Rozdział 6.: Gorzej niż z dzieckiem.

    — Kitty, mówisz zbyt szybko, niczego nie zrozumiałam — przerwała mi zirytowana blondynka. — Rozumiem, że to trochę krępujące, że Louis Tomlinson widział cię w bieliźnie, ale on ma dziewczynę... albo chłopaka. Cokolwiek jest prawdziwe. Tak czy inaczej nie masz się czym przejmować.
   — Mam, Alex! — krzyknęłam naprawdę zdenerwowana tym jak tępa czasami bywa. — On widział to. — Zeszłam z łóżka, by kamera była na wysokości mojego brzucha i podwinęłam koszulkę, żeby moja mało ogarniająca przyjaciółka zrozumiała, co mam na myśli.
    — No tak! — wykrzyknęła, uderzając otwartą dłonią w czoło.
    — Hej, Devine — usłyszałam krzyk i po chwili drzwi mojego pokoju otworzyły się. Szybko poprawiłam ubranie, spoglądając w ich stronę.
    — Naucz się pukać, Horan!
    — Nie musisz tak krzyczeć, kochanie.
    — Mówiłam, żebyś tak do mnie nie mówił. Czego w ogóle chcesz?
    — Powiedzieć, że nie mam pojęcia, co zrobiłaś Louisowi, ale musisz to powtórzyć. Nigdy nie widziałem, żeby tak szybko biegł, był nieźle przerażony. — Śmiał się, kiedy ja jedynie patrzyłam na niego ze zmrużonymi oczami.

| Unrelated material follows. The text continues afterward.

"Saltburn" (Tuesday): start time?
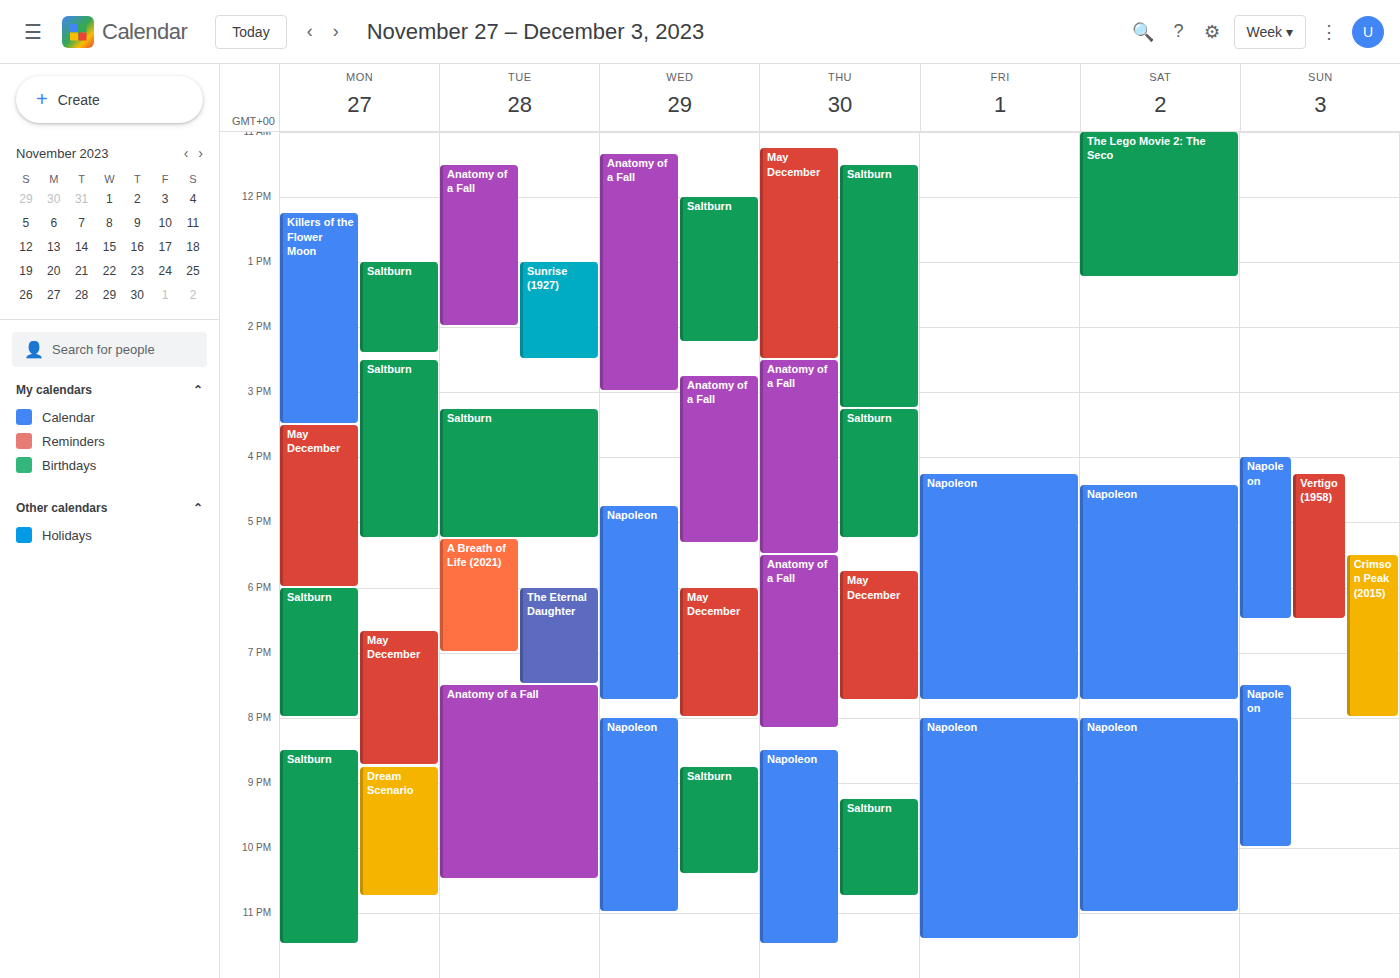
15:15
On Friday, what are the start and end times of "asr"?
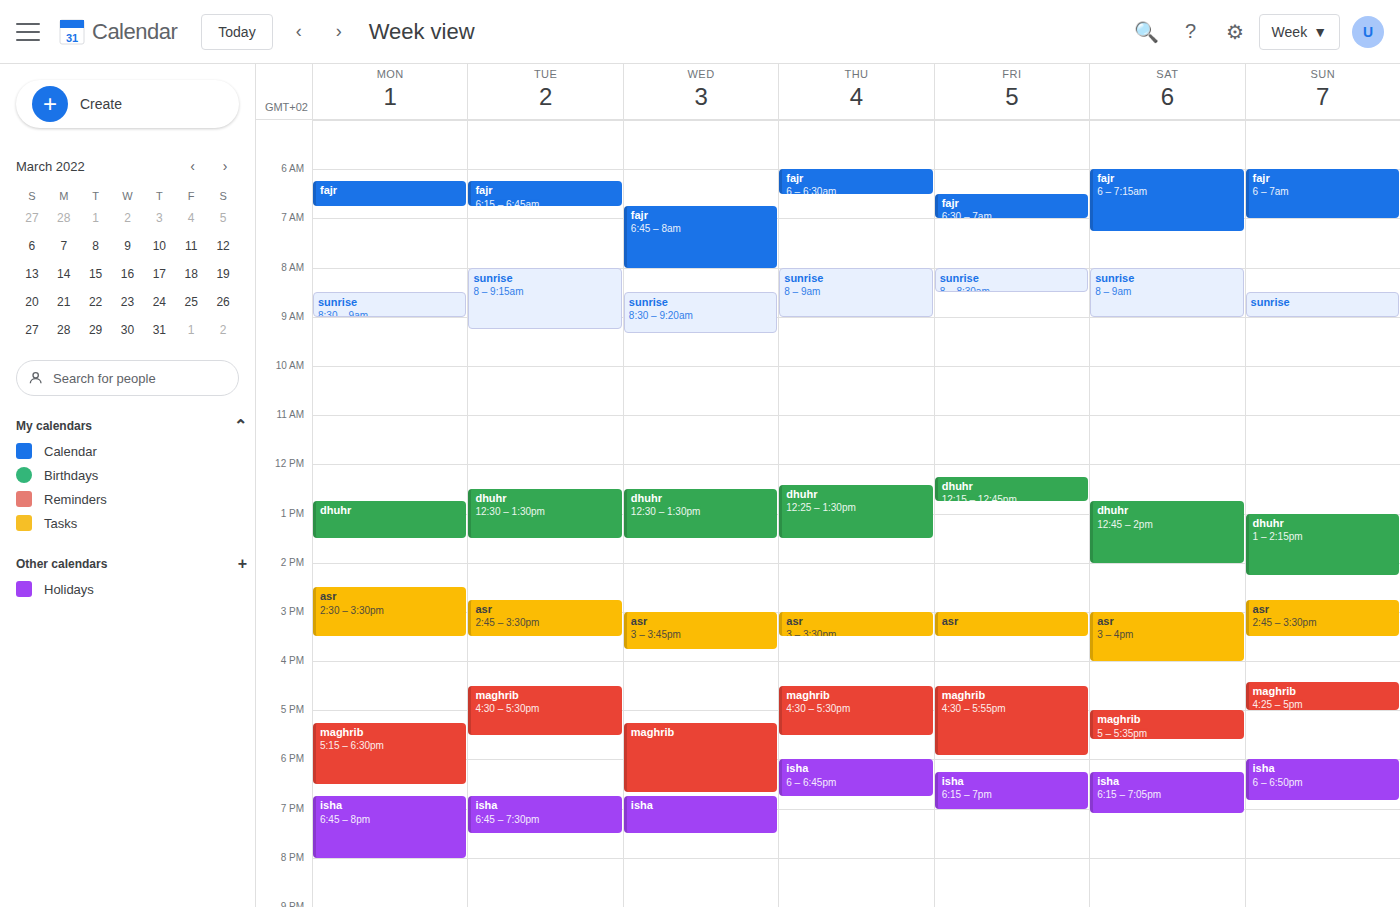
3:00 PM to 3:30 PM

    — Jesteś okropną osobą, wiesz?
    — Kitty! To jest Niall Pieprzona Perfekcja Horan jak możesz tak mówić do drugiej najsłodszej osoby na świecie?! — usłyszałam blondynkę, mówiącą w naszym języku. Pewnie nie chciała, żeby ją zrozumiał. Całkowicie o niej zapomniałam.

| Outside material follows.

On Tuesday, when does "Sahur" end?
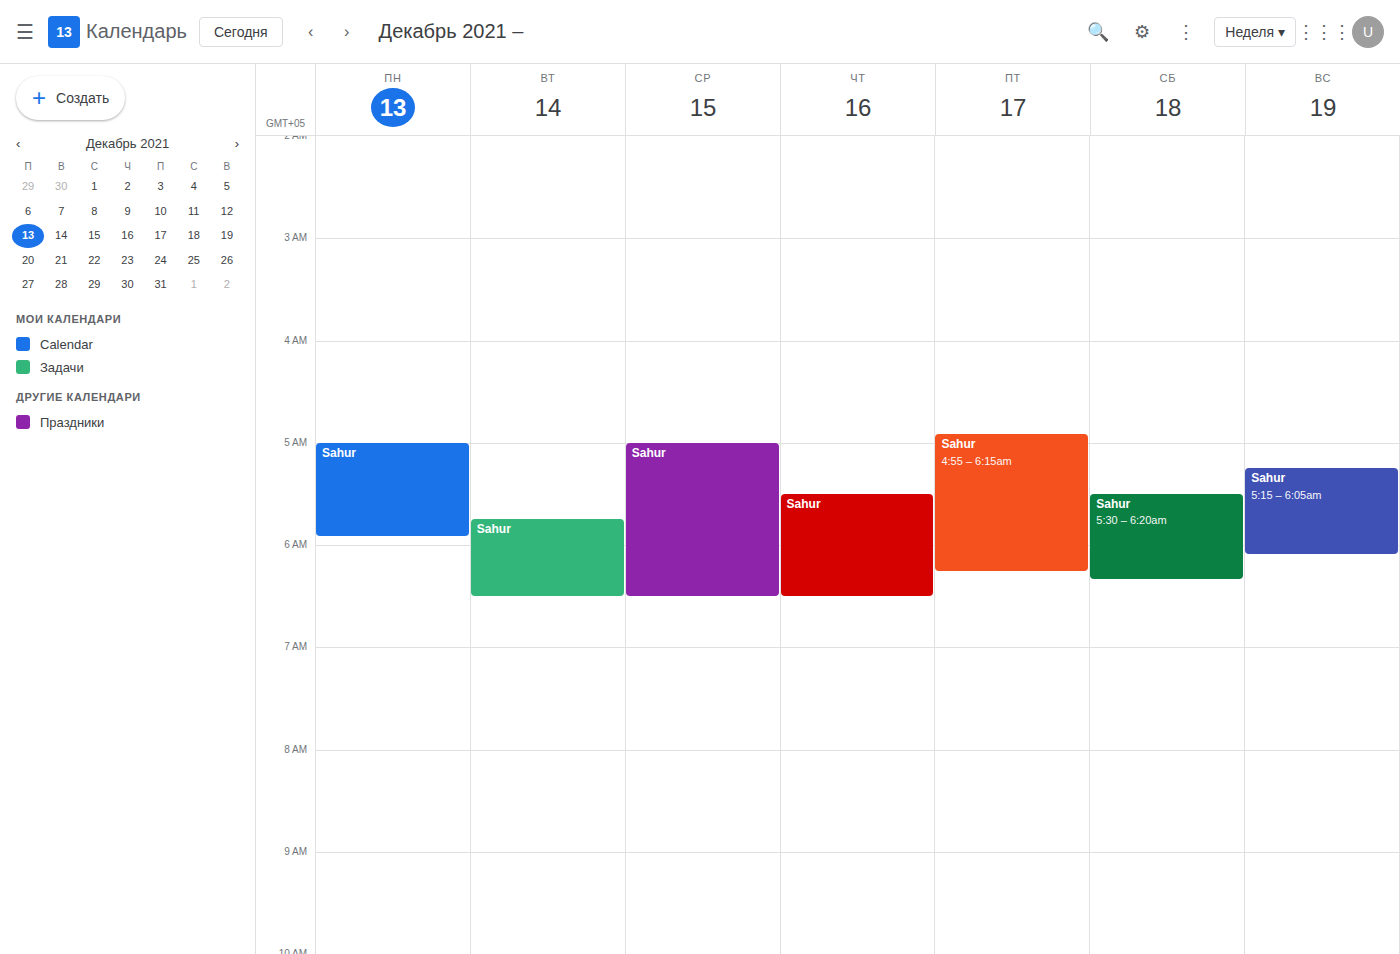
6:30 AM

    — Kto jest pierwszą? — zapytałam, spoglądając na ekran.
    — Harry — odpowiedziała z szerokim uśmiechem, na co przewróciłam oczami.
    — Kto to? — zapytał chłopak, wskazując na odwrócony tyłem do niego laptop.
    — Jedna z twoich wielkich fanek.
    — Ej, wypraszam sobie! Jestem Directioner nie jakąś tam fanką! — wtrąciła już po angielsku, na co prychnęłam, a ona pokazała mi język.
    Nachyliłam się, przekręcając laptop w stronę blondyna. Wiedziałam jak bardzo przyjaciółka marzy o spotkaniu swoich idoli. W tym roku tylko się to nasiliło, w dodatku tak bardzo, że przez ostatnie dwa miesiące szkoły starała się znaleźć pracę, żeby zarobić na ich koncert. Próbowała namówić mamę w zeszłym roku, żeby ją na niego zabrała, ale kiedy ciocia zebrała wystarczającą sumę - bilety były już wykupione.
    — Alex, Niall. Horan, moja przyjaciółka, Alex — powiedziałam, po czym posłałam mordercze spojrzenie chłopakowi, mówiąc bezgłośnie, że ma być miły. Mimo to i tak wiedziałam, że by był, bo jedyne, co wiedziałam o tym zespole to, to, że fanów stawiają ponad wszystko.
    — Hej, skarbie. Miło cię poznać — odezwał się jako pierwszy z szerokim uśmiechem.
    — Przyjemność po mojej stronie — odpowiedziała, a ja się zaśmiałam, widząc jak bardzo kontroluje się przed wybuchem pisku. — Chociaż i tak kiedyś byś mnie poznał. W końcu będę żoną Stylesa. — Puściła do niego oczko, a po chwili wszyscy wybuchliśmy śmiechem.
    — Lubię ją — zwrócił się do mnie Niall, a ja jedynie się uśmiechnęłam, bo ani trochę mnie to nie zdziwiło.
    — Więc jeśli chcesz, możesz się przyłączyć — odpowiedziałam, siadając na łóżku i klepiąc miejsce obok siebie.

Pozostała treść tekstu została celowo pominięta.